I am using reinforcement learning and have quite a complicated training procedure. To make sure everything is working properly it is important to me to log as much as I can to my wandb dashboard. However most of these quantities are PyTorch tensors on GPU and the way I am logging seems quite inefficient.

My current logging setup looks something like this

batch_d = dict()
batch_d['logp']        =           logp.detach().cpu().tolist()
batch_d['loss']        =           loss.detach().cpu().tolist()
batch_d['loss_sum']    =       loss_sum.detach().cpu().tolist()
batch_d['loss_batch']   =    loss_batch.detach().cpu().tolist()
# ... ~10 other similar things tracked here too
# ...convert quantities to wandb Histograms and similar
wandb.log(batch_d)

However all this detaching and moving to cpu slows down performance (e.g. as mentioned by this article on PyTorch efficiency). Hence I was wondering if there was a better way I can log all these quantities.

Thanks,

Tom

Any ideas are very appreciated.

To be honest, I’ve found that real-time batch training metrics are a bit overrated and sometimes it’s better to just train faster, what I personally do is create an entirely separate “training_eval” workflow (identical to running validation with no gradients, but executed on the training dataset). This might get you the speedups you need depending on what your bottleneck is, and you can also always set this workflow to run e.g. every 5 epochs for a guaranteed speedup.

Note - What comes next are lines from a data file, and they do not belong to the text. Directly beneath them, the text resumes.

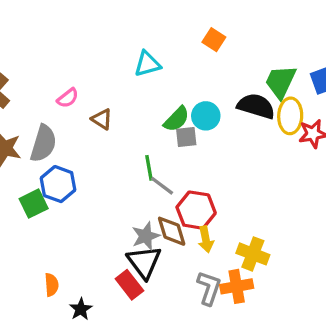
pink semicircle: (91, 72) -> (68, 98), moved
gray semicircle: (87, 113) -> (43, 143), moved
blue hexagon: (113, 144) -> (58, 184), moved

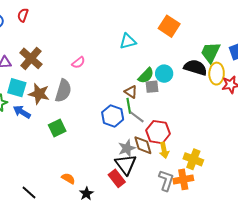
orange square: (214, 40) -> (169, 26), size x1.5
brown triangle: (102, 119) -> (131, 92), moved
blue hexagon: (58, 184) -> (113, 116), moved
orange semicircle: (51, 285) -> (68, 178), turned -56

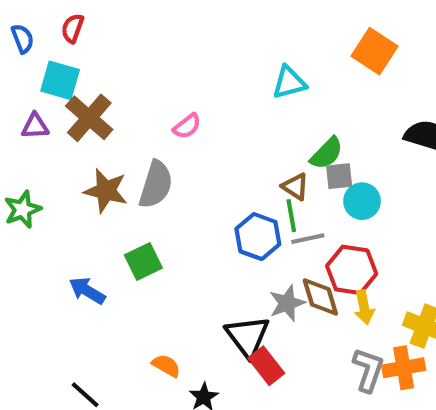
cyan circle: (164, 74) -> (362, 201), moved
cyan square: (17, 88) -> (60, 80), moved
blue arrow: (22, 112) -> (87, 291), moved
gray line: (137, 117) -> (308, 239), turned -49
black triangle: (126, 164) -> (247, 336), moved

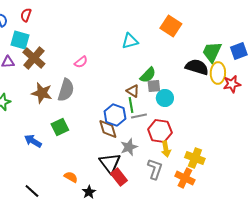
brown diamond: (320, 297) -> (108, 129), moved
orange cross: (404, 368) -> (185, 178), turned 36
gray L-shape: (368, 370) -> (155, 169), moved

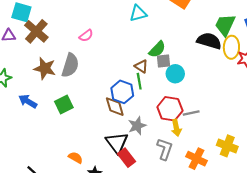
gray line: (139, 116) -> (191, 113), moved
blue arrow: (33, 141) -> (28, 101), moved
yellow cross: (195, 158) -> (227, 146), moved

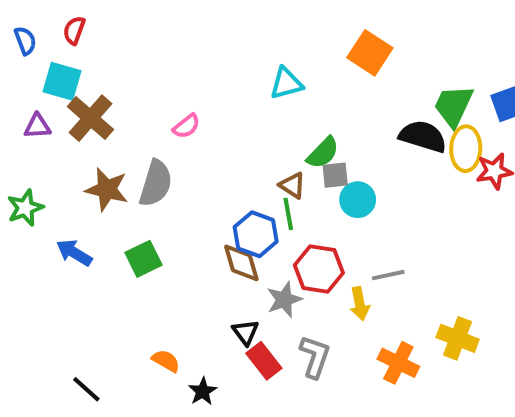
red hexagon: (170, 109) -> (319, 269), moved
black triangle: (117, 143) -> (245, 332), size x0.6
gray L-shape: (165, 149) -> (315, 357), moved

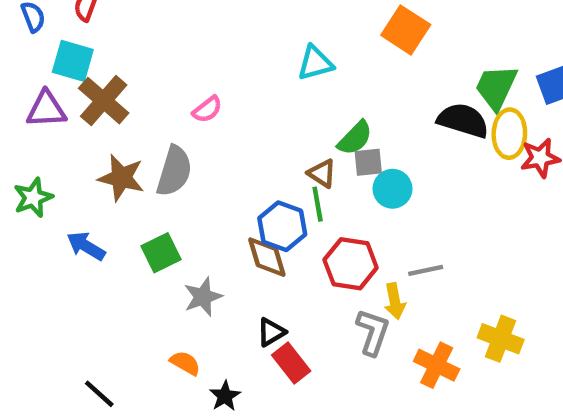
purple triangle: (37, 126) -> (46, 109), size x1.4
gray star: (284, 300) -> (203, 297), moved
black triangle: (245, 332) -> (271, 332), turned 36
gray L-shape: (315, 357) -> (373, 332), moved

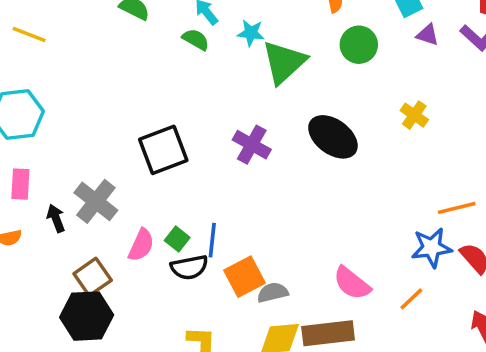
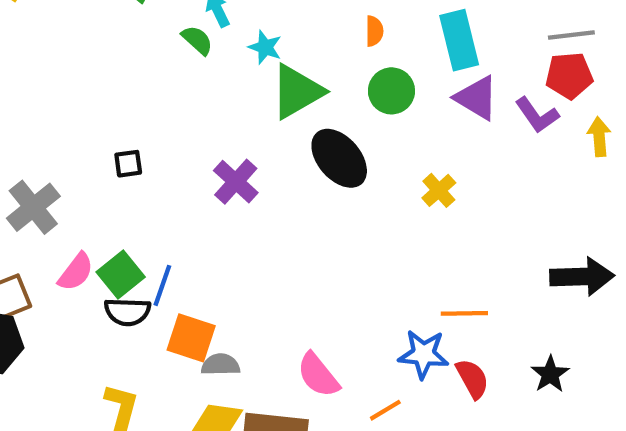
purple triangle: (428, 35) -> (477, 98), size x1.6
black ellipse: (333, 137) -> (339, 158), moved
black square: (163, 150) -> (128, 164), size x0.5
green square: (177, 239) -> (121, 275), size x1.5
orange square: (245, 277) -> (191, 338), turned 33

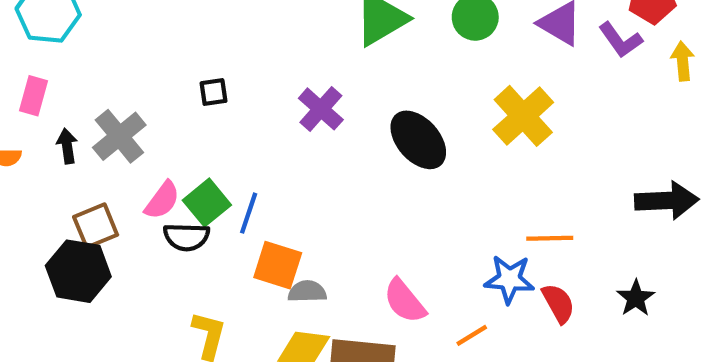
black ellipse: (339, 158) -> (418, 140), moved
yellow cross: (439, 190) -> (523, 116), size x1.8
black semicircle: (127, 312) -> (186, 237), moved

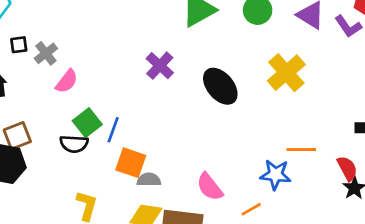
black square: (213, 92) -> (19, 45), moved
gray cross: (119, 136) -> (46, 53), moved, size x0.7
pink semicircle: (162, 200) -> (67, 81), moved
red semicircle: (558, 303) -> (347, 168), moved

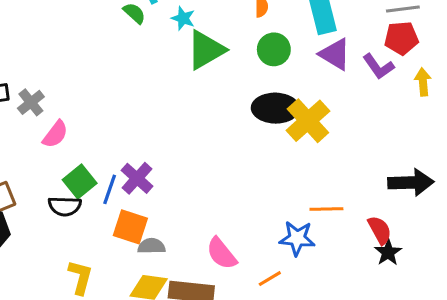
purple cross: (160, 66) -> (137, 178), moved
black ellipse: (220, 86) -> (275, 108), moved, turned -48

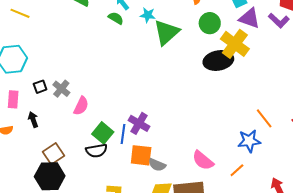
yellow cross: (308, 121) -> (235, 44), moved
orange line: (326, 209) -> (264, 118), turned 65
gray semicircle: (151, 246) -> (157, 165), turned -144

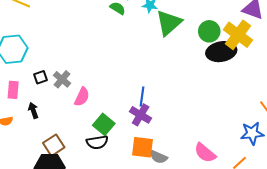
green circle: (210, 23) -> (209, 31), moved
blue line: (123, 134) -> (142, 96), moved

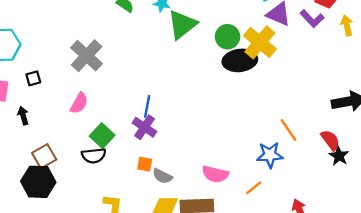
gray cross: (62, 79) -> (87, 56), moved, size x1.6
orange square: (142, 147) -> (145, 164), size x0.6
pink semicircle: (205, 153) -> (215, 174), turned -30

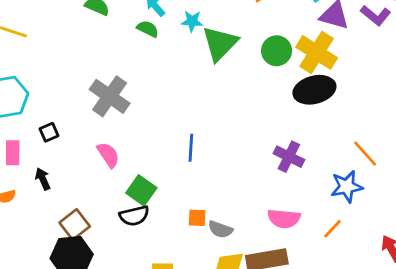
black ellipse: (240, 60) -> (314, 90), moved
pink semicircle: (79, 103) -> (108, 155), turned -55
purple cross: (144, 127) -> (289, 157), moved

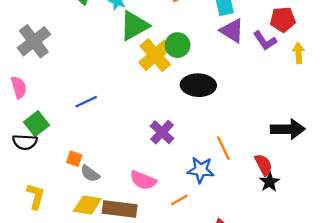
yellow cross: (317, 52) -> (155, 55), moved
blue line: (191, 148) -> (86, 102), turned 45

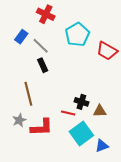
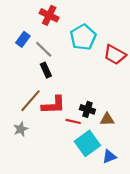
brown line: (28, 94) -> (31, 101), turned 55
red L-shape: (42, 127) -> (54, 105), moved

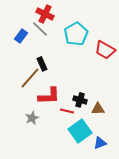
gray line: (44, 49) -> (40, 29), moved
brown line: (31, 101) -> (30, 78), moved
gray star: (21, 129) -> (32, 118), moved

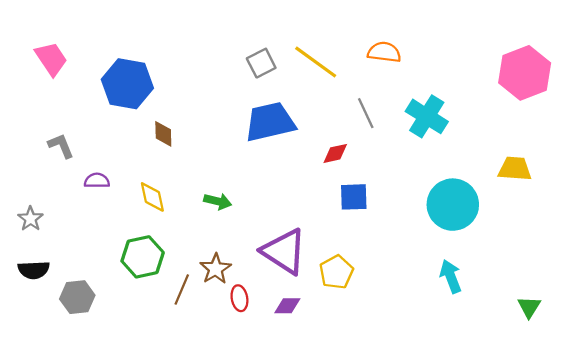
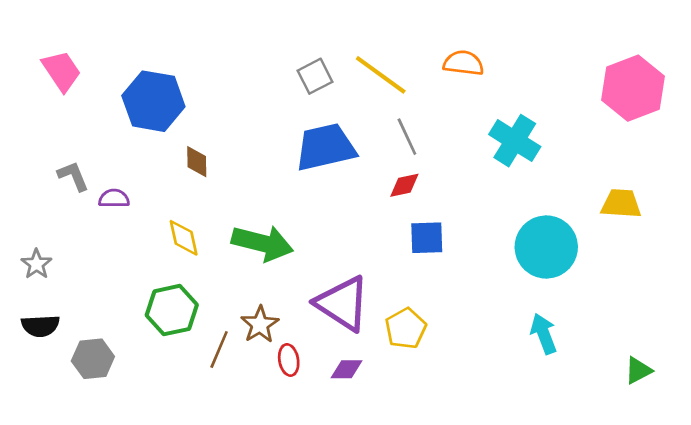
gray line: (366, 113) -> (407, 137), moved
purple semicircle: (97, 181) -> (114, 198), moved
green arrow: (218, 201) -> (262, 243), size x1.8
green triangle: (529, 307) -> (638, 371), turned 30

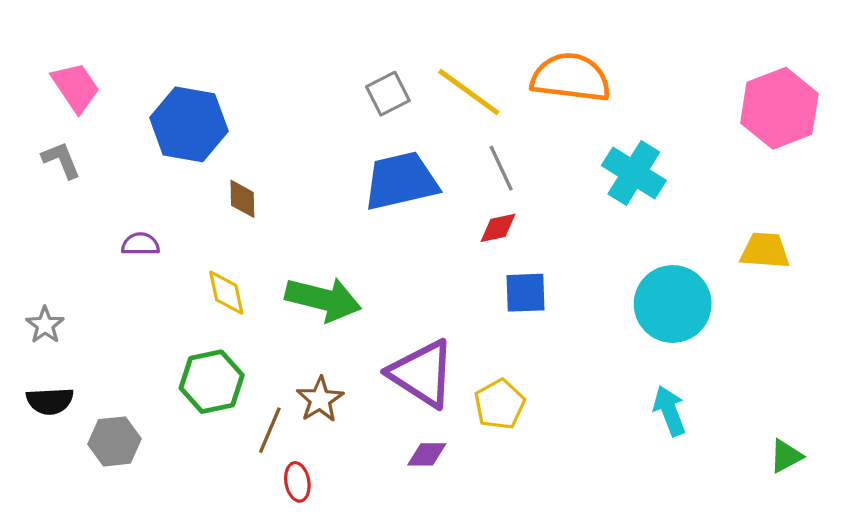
orange semicircle: (463, 63) -> (571, 78), size x1.6
gray L-shape: (73, 176) -> (61, 160), moved
red ellipse: (289, 360) -> (297, 482), moved

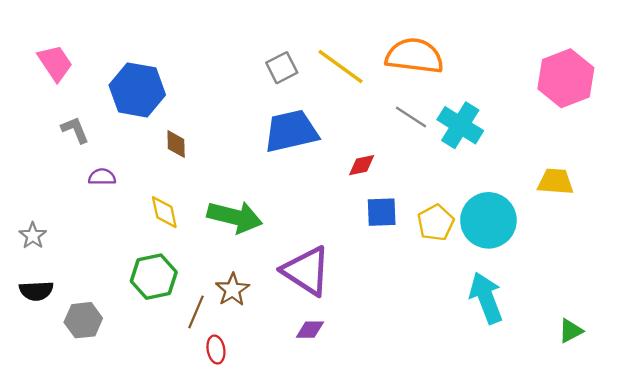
gray L-shape: (61, 160) -> (75, 130), moved
gray line: (501, 168) -> (411, 117), moved, turned -32
yellow pentagon: (500, 404) -> (436, 223), moved
cyan arrow: (669, 411) -> (486, 298), size x1.4

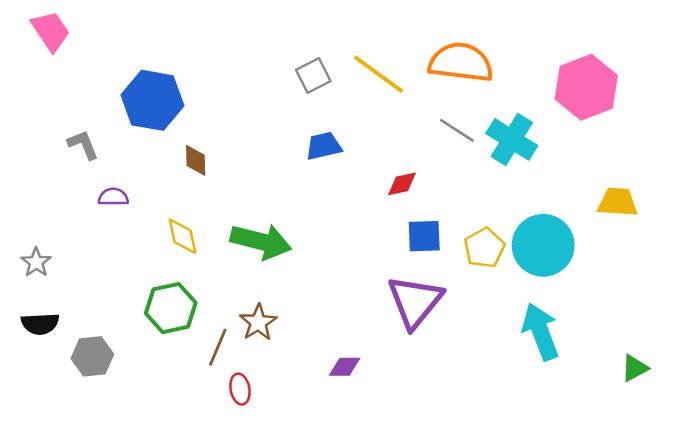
pink trapezoid: (55, 63) -> (51, 31), moved
pink hexagon: (566, 78) -> (586, 87), moved
blue trapezoid: (291, 131) -> (324, 146), size x0.6
purple triangle: (306, 271) -> (415, 301), moved, turned 36

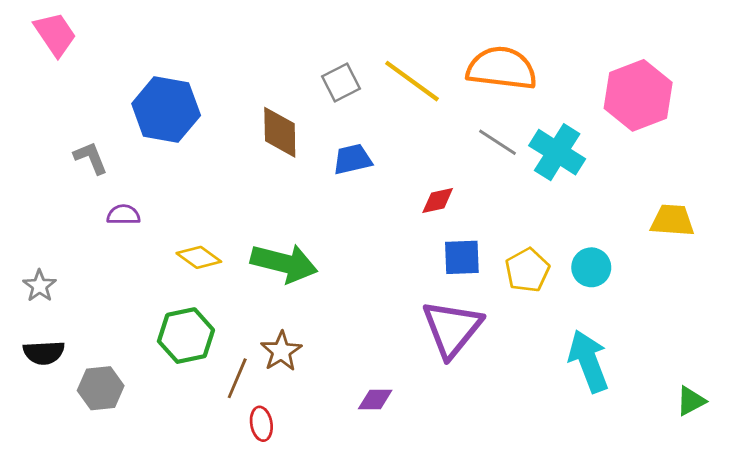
brown diamond: (196, 160) -> (280, 132), moved, size x1.5
yellow diamond: (183, 236) -> (199, 257), turned -42
cyan circle: (543, 245) -> (591, 267), size x0.6

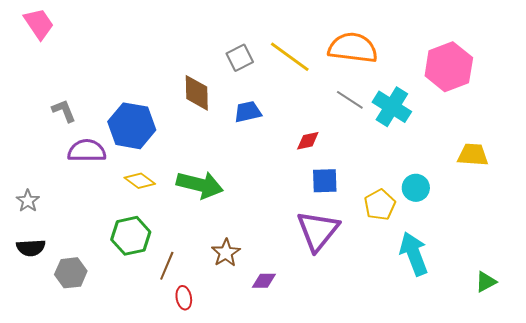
blue hexagon: (166, 109) -> (132, 126), moved
purple semicircle: (123, 215) -> (87, 151), size x1.6
yellow pentagon: (527, 270) -> (380, 205), moved
brown star: (281, 351) -> (226, 253), moved

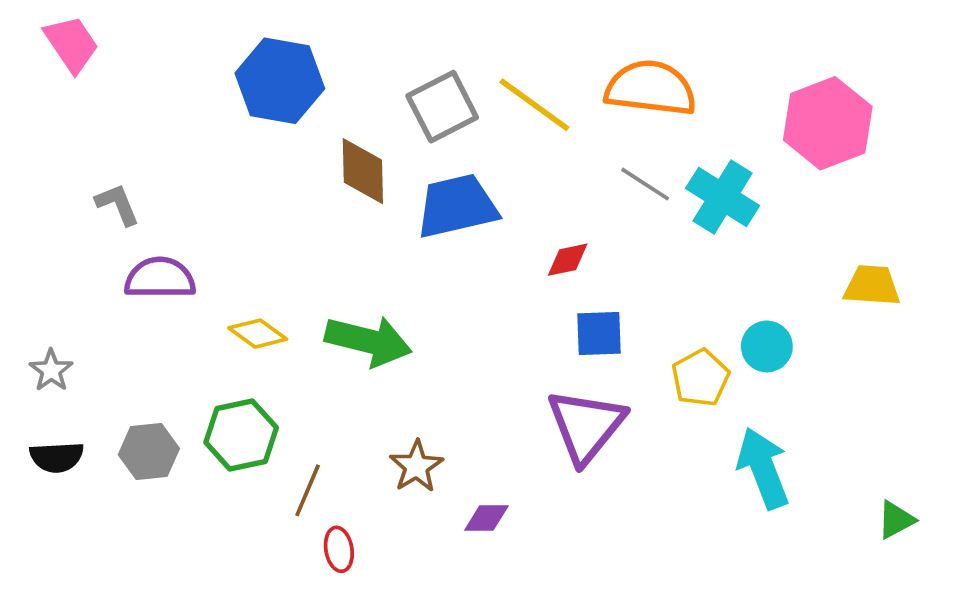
gray square: (240, 58) -> (442, 107), size x1.4
blue trapezoid: (248, 112) -> (457, 206), size x1.6
blue hexagon: (132, 126) -> (280, 81), moved
gray hexagon: (71, 273) -> (149, 452), moved

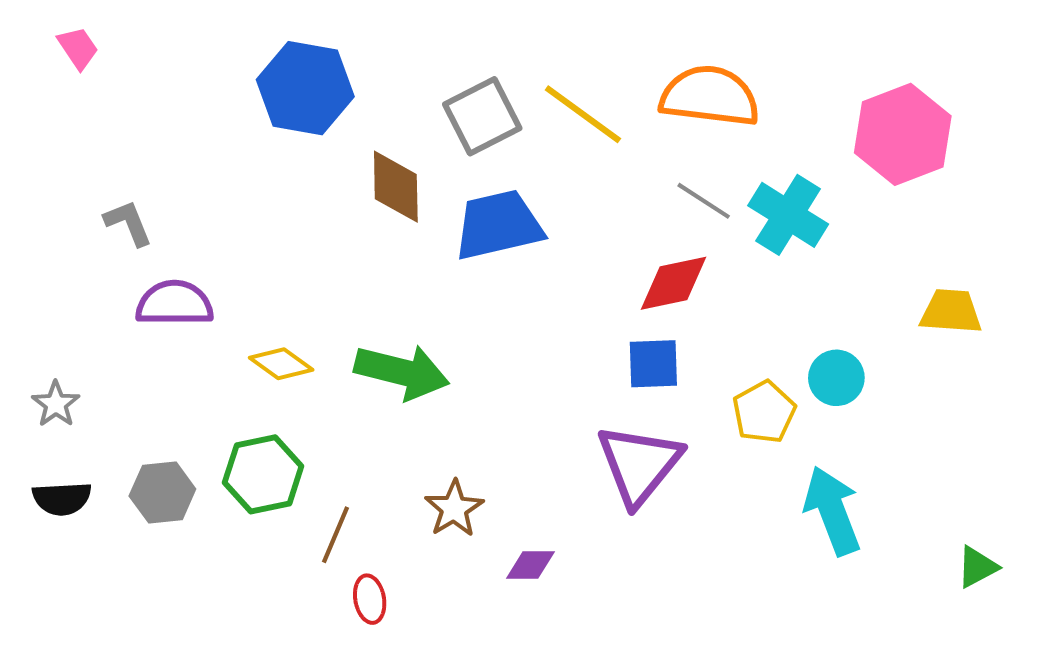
pink trapezoid: (71, 44) -> (78, 48), size x0.7
red diamond: (568, 260) -> (673, 283), moved, size x1.5

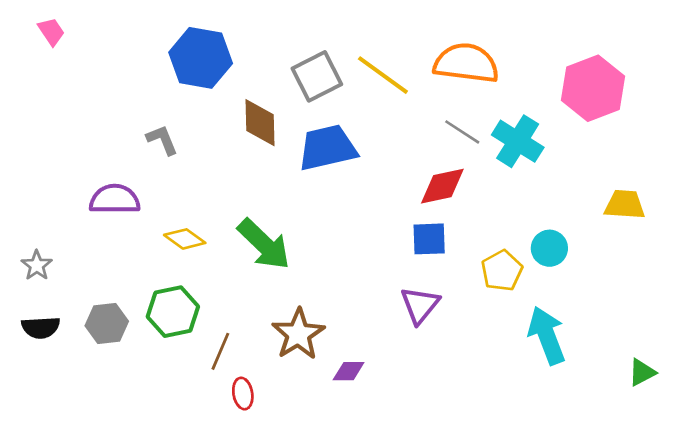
gray L-shape: (128, 223) -> (162, 140), moved
green arrow: (402, 372) -> (264, 244), turned 30
purple triangle: (639, 464) -> (420, 305), size x0.7
brown star: (454, 509) -> (298, 334), size x1.4

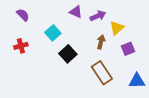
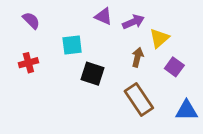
cyan square: (53, 33) -> (72, 45), turned 35
purple square: (128, 49) -> (174, 67), turned -32
black square: (68, 54) -> (93, 74), turned -30

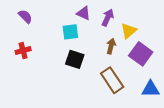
purple arrow: (133, 22) -> (108, 18), turned -42
cyan square: (72, 45) -> (70, 32), moved
purple square: (174, 67) -> (141, 54), size x1.5

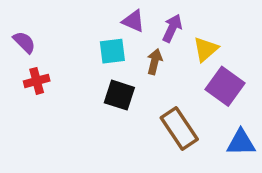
purple semicircle: (25, 16) -> (24, 42), moved
brown arrow: (111, 46) -> (155, 62), moved

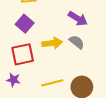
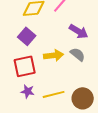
purple star: (13, 80) -> (28, 91), moved

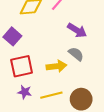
purple square: (27, 36) -> (12, 36), moved
yellow arrow: (54, 55) -> (56, 66), moved

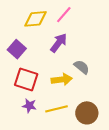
purple arrow: (77, 30) -> (59, 43), moved, turned -84
red square: (22, 66) -> (26, 80), turned 30

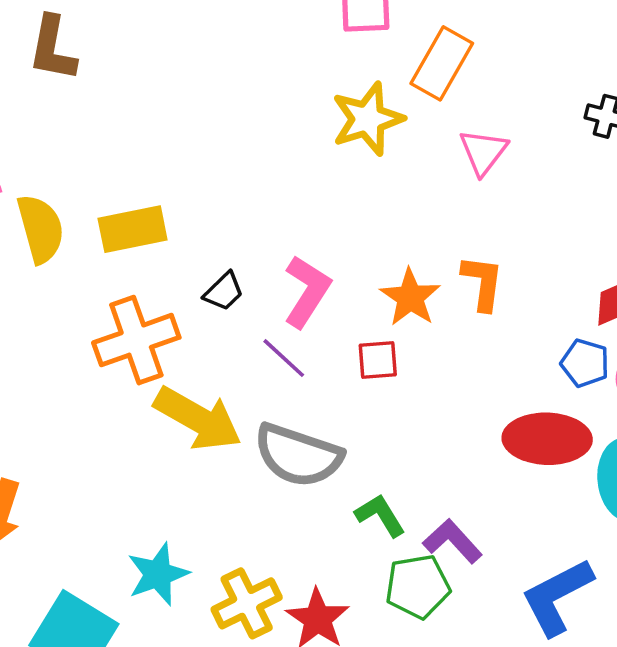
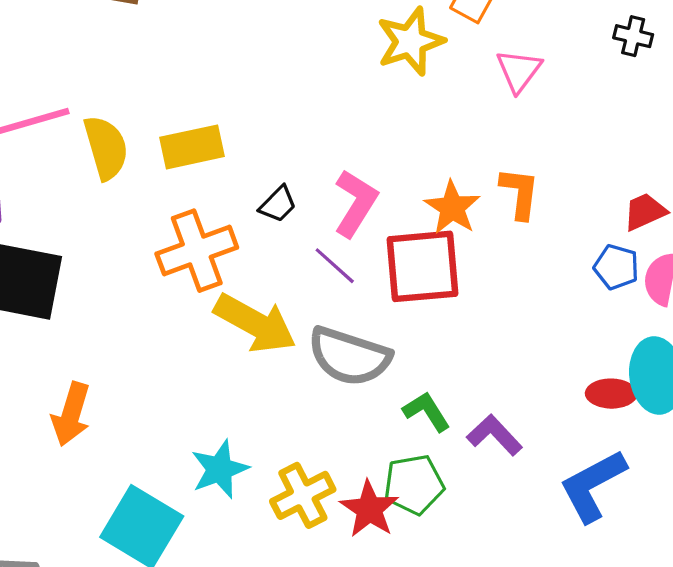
red square: (378, 360) -> (423, 266), size x2.0
red ellipse: (547, 439) -> (611, 394), moved, size x0.6
green pentagon: (418, 586) -> (414, 485), moved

Of course you also lose a bit of logging, but from my view training metrics are only a supplemental thing to compare to validation metrics, sometimes it’s better just to train something faster rather than to log everything.

Even something as simple as print(some_tensor_on_gpu) needs to move the tensor from GPU to CPU, so that overhead is an unavoidable action when logging.

Off the top of my head, the only thing I can think of at the moment is perhaps if you could dump all the detach() cpu() numpy() tolist() etc. operations followed by wandb.log to a thread that asynchronously runs in the background and thus does not block your main training code.

Thanks guys for your replies.

@dealer56 I like the idea with the async thread, but I’ve never done anything like this. Any ideas for a good starting place? Wondering if it’s something that Pytorch supports easily.